Australia enters 2018/19 summer of cricket with new-look Test outfit
Heading into its infamous Tour of South Africa in March of 2018, the Australian Test cricket side was ranked third in the world. As they kick off their 2018/19 summer with a two match Test series against Pakistan in the United Arab Emirates, they likewise find themselves the third ranked teams in the ICC Test Rankings. The circumstances surrounding the series’, however, and the teams which they will field, could not be more different.
Australia entered the four game Test series against the then second ranked South Africans with high hopes. Though beating South Africa on their home turf is an extremely difficult task, they had shown an ability to do it before - with the two sides sharing the peculiar habit of generally beating one another away from home - and were coming off a 4-0 drubbing of England in their home Ashes series over the summer.

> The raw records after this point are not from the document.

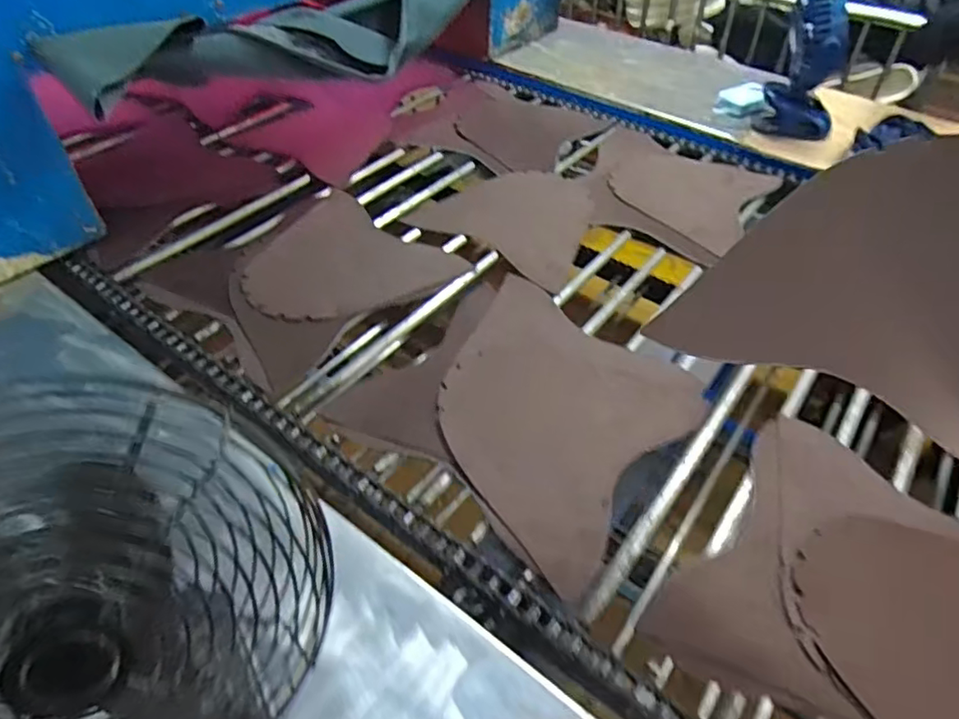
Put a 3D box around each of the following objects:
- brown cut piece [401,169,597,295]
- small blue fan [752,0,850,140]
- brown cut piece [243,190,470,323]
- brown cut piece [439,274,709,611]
[{"bbox_3d":[0.064,-0.208,0.859,0.243,0.007,0.225,28,54,26],"label":"brown cut piece"},{"bbox_3d":[0.526,-0.455,0.940,0.117,0.224,0.074,26,52,19],"label":"small blue fan"},{"bbox_3d":[-0.185,-0.128,0.776,0.244,0.007,0.230,32,54,25],"label":"brown cut piece"},{"bbox_3d":[0.067,0.047,0.619,0.263,0.016,0.296,29,53,23],"label":"brown cut piece"}]

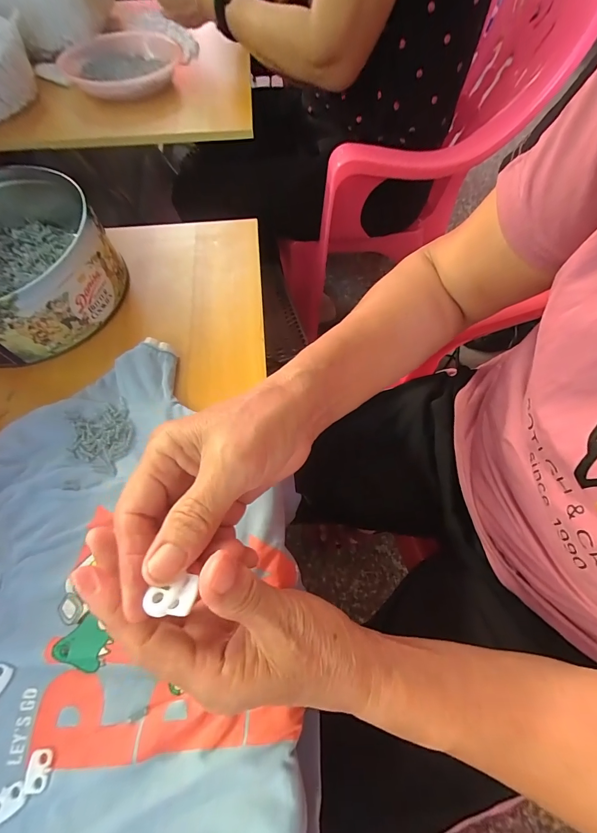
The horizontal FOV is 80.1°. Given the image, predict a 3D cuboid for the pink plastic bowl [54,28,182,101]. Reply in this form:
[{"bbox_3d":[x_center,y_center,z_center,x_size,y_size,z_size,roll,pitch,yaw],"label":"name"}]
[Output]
[{"bbox_3d":[-0.305,-0.615,0.623,0.194,0.044,0.213,-17,65,-9],"label":"pink plastic bowl"}]

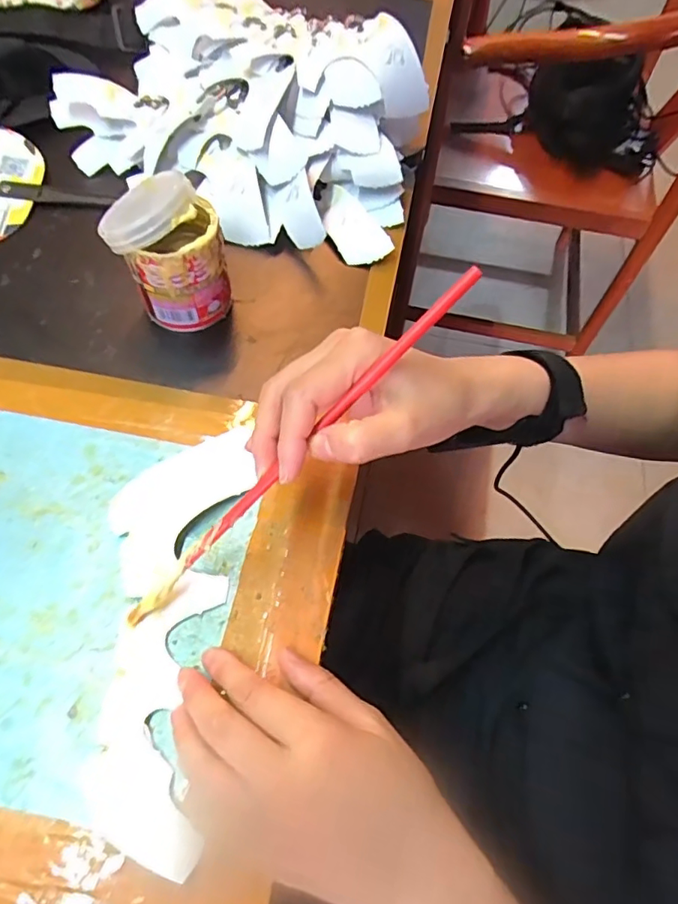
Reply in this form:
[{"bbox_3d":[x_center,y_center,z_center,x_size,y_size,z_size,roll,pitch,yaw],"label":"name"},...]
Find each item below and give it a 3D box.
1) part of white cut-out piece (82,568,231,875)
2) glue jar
[{"bbox_3d":[-0.091,0.128,0.274,0.054,0.005,0.133,-1,58,0],"label":"part of white cut-out piece"},{"bbox_3d":[-0.116,-0.135,0.371,0.068,0.096,0.068,1,60,-2],"label":"glue jar"}]

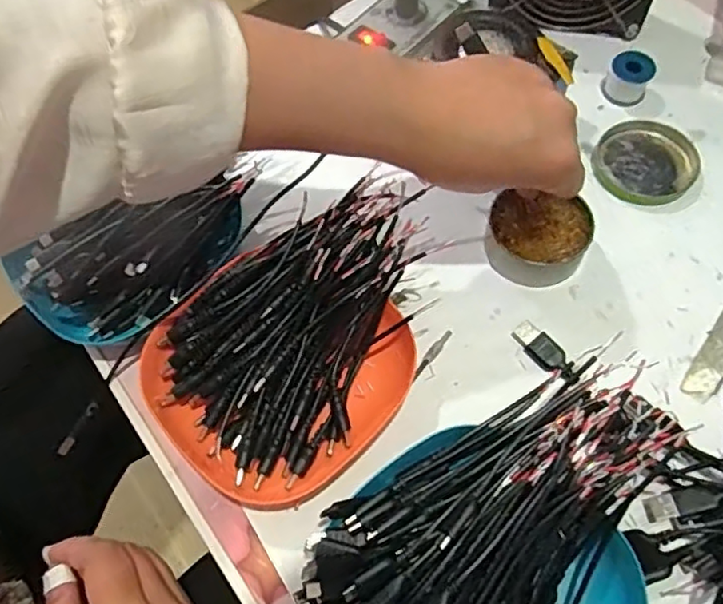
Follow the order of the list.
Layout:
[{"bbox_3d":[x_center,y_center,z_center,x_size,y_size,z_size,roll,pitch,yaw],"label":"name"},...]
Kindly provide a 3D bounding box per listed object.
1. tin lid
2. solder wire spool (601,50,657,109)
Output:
[{"bbox_3d":[0.198,-0.098,0.432,0.066,0.007,0.068,-2,65,4],"label":"tin lid"},{"bbox_3d":[0.194,-0.163,0.453,0.030,0.025,0.027,24,69,15],"label":"solder wire spool"}]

After splitting the first two tests one apiece though, the series took an unexpected turn when Australia’s Cameron Bancroft was caught illegally fiddling with the ball in the field. He was subsequently suspended for nine months, while vice-captain David Warner and captain Steve Smith were each suspended for a year for their respective involvements. Following the incident, coach Darren Lehmann also stepped down from his post.

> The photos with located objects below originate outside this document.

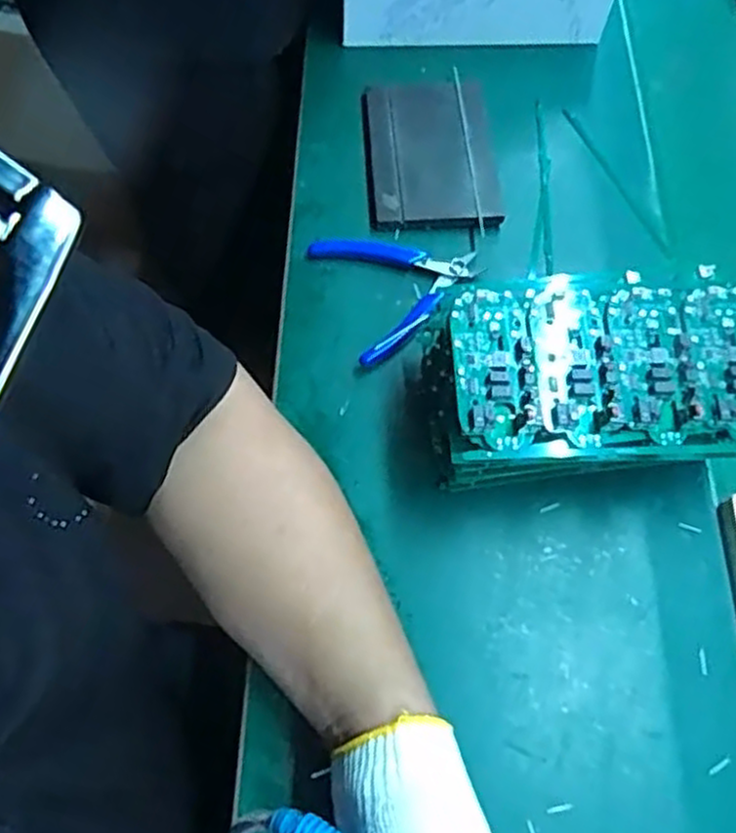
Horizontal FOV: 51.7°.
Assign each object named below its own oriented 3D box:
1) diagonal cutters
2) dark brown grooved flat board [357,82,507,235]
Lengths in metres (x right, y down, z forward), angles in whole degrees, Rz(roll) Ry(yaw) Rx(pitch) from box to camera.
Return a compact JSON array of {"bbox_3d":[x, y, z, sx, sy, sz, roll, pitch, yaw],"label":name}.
[{"bbox_3d":[0.030,-0.098,0.559,0.114,0.021,0.108,-18,67,-12],"label":"diagonal cutters"},{"bbox_3d":[0.051,-0.211,0.605,0.104,0.020,0.142,-2,64,-5],"label":"dark brown grooved flat board"}]

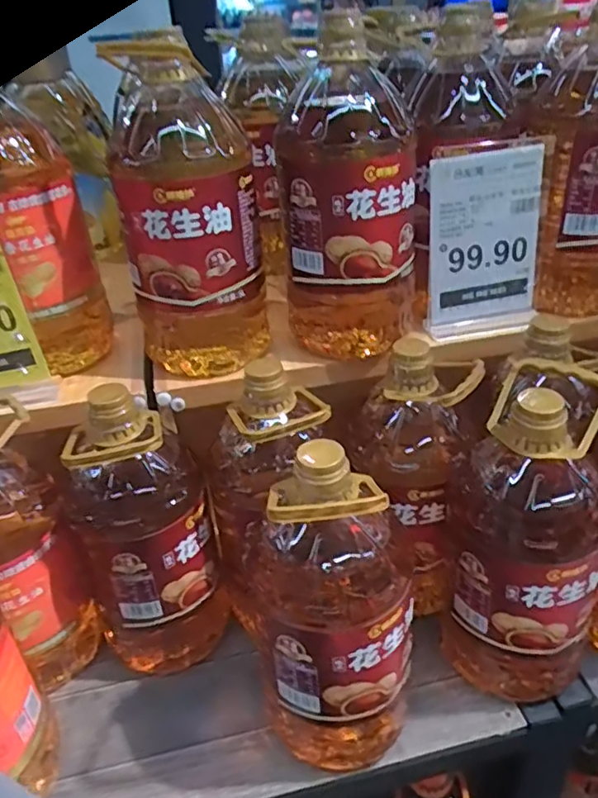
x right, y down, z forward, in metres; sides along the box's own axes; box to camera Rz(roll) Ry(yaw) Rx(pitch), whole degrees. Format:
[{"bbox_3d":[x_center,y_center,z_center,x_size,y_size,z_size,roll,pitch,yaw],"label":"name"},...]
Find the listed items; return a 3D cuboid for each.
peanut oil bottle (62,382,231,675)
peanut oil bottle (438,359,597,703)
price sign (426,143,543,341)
[{"bbox_3d":[-0.175,0.146,0.695,0.145,0.332,0.139,-15,31,-14],"label":"peanut oil bottle"},{"bbox_3d":[0.228,0.148,0.638,0.150,0.339,0.138,7,33,22],"label":"peanut oil bottle"},{"bbox_3d":[0.232,-0.190,0.769,0.145,0.219,0.017,-9,25,-7],"label":"price sign"}]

As a result, the outfit they will field in the UAE, as well as for much of the summer, will be vastly different. Indeed, it’s fair to say it will be significantly worse, despite the similar rankings held by the two sides. Where Smith and Warner, captain and vice-captain respectively during the South African Tour, have been two of the best batsmen in the world for a long time, their replacements in Tim Paine and Shaun Marsh have been two much-maligned players throughout their careers, only establishing their places in the side within the last year or so.

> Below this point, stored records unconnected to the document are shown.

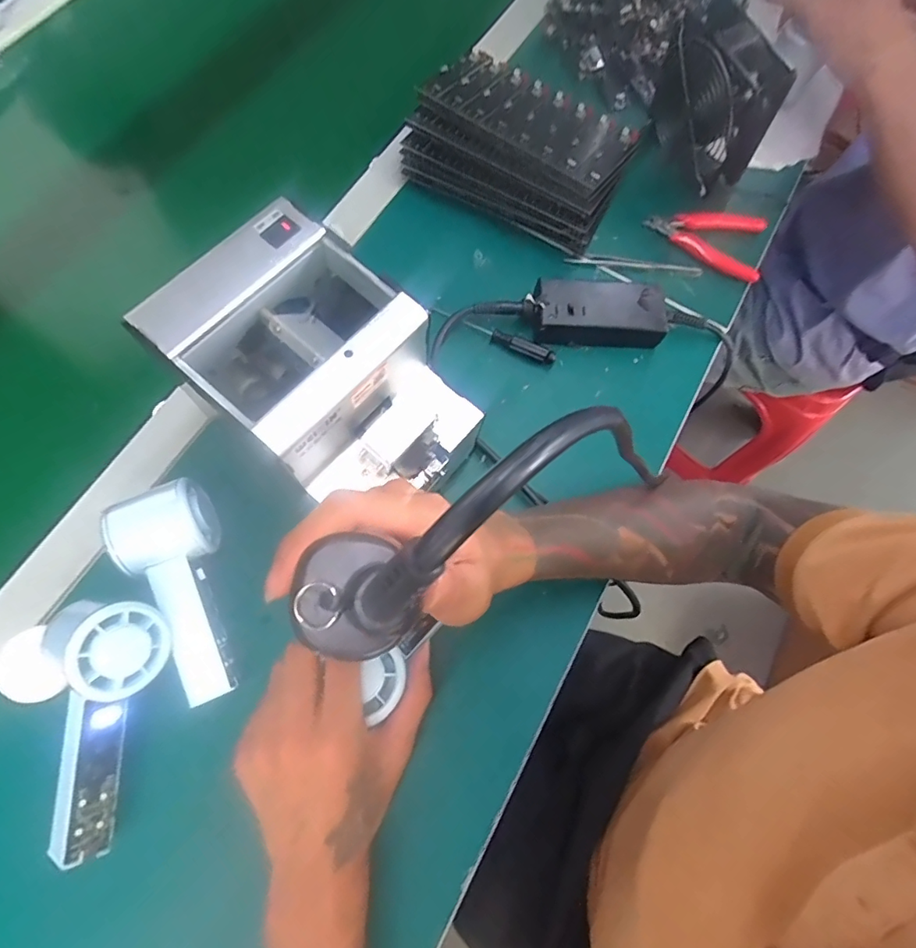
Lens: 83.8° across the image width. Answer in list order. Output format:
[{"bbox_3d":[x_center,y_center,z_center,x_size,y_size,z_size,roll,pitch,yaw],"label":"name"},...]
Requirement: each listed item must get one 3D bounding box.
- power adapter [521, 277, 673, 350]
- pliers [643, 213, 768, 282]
[{"bbox_3d":[0.123,-0.144,0.461,0.128,0.032,0.050,2,71,-2],"label":"power adapter"},{"bbox_3d":[0.246,-0.233,0.504,0.117,0.021,0.068,10,71,1],"label":"pliers"}]

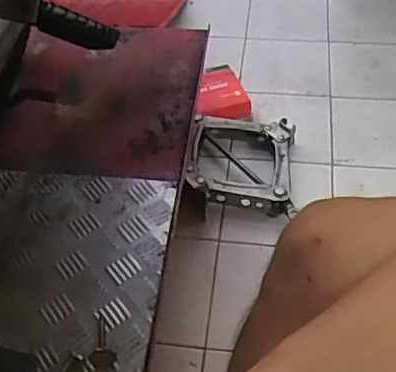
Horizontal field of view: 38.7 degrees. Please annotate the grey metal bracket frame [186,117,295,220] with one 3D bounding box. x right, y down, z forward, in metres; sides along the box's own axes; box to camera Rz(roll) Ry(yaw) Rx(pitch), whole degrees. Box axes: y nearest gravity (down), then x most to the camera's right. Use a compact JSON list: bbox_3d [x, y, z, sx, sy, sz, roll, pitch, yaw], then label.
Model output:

Where Warner had previously opened the innings as a player as dangerous as he was steadfast, as talented an opener as there was in world cricket, his replacement in Aaron Finch will do so in this series as a talented limited overs batsmen who has never been able to replicate his one-day heroics in the longer form of the game.
Where Smith would come in at number four as a man averaging an absurd 61.37 over his 64 career Test matches, Travis Head will now enter the fray in his debut Test with a first-class average nearly half of what his predecessor has managed at the highest level.
To make matters worse, injury has also ravaged the remnants of the talented side which toured South Africa which wasn’t suspended after the ball-tampering contest. In that series, Australia boasted arguably the best fast bowling lineup in the world, with the trio of Mitch Starc, Pat Cummins and Josh Hazlewood offering no respite for opposing batting lineups.
Starc has suited up for this series, but both Cummins and Hazlewood will miss it with back injuries, leaving the experienced - but almost 34 years of age - Peter Siddle, as well as Jon Holland - an inexperienced 31 year old providing a second spinner for the dry pitches of the UAE - to replace them.
Certainly, all of the replacements are talented in their own right, as is generally customary for players getting games at the Test level. There is, however, no doubt that they are players of significantly less quality than those they replaced, and as a result the Australian Test side currently looks thinner than it has in many, many years.
There is every chance they will surprise and put in a performance which belies their lack of experience and, if we’re being honest, lack of talent, at least relative to the team which they are replacing. With almost half of their best XI missing however, including arguably their four most important players, it’s difficult to see a situation in which Australia are able to hold onto their current third-placed ranking for long.